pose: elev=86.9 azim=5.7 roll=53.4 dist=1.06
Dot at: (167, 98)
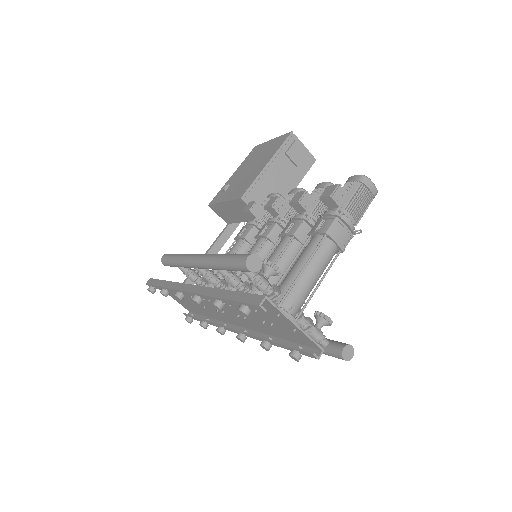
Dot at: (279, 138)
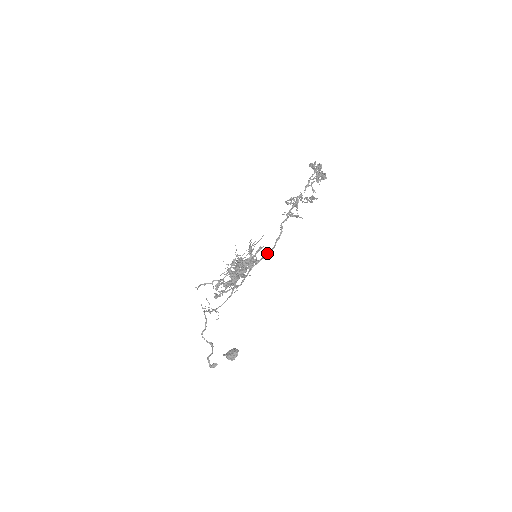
--
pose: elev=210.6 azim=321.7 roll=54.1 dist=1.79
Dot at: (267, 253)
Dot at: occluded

### STATED TASK
Shift each answer coordinate up by 144 while copying out the lines starting at the one containing "pose: elev=86.9 azim=5.7 roll=53.4 dist=1.06" and ending at the one containing "Dot at: (279, 138)", keeping the pose values and the dot position listed under the pose unchanged. Leave the pictures out.

### WRITTEN RESPONSE
pose: elev=86.9 azim=5.7 roll=53.4 dist=1.06
Dot at: (167, 98)
Dot at: (423, 282)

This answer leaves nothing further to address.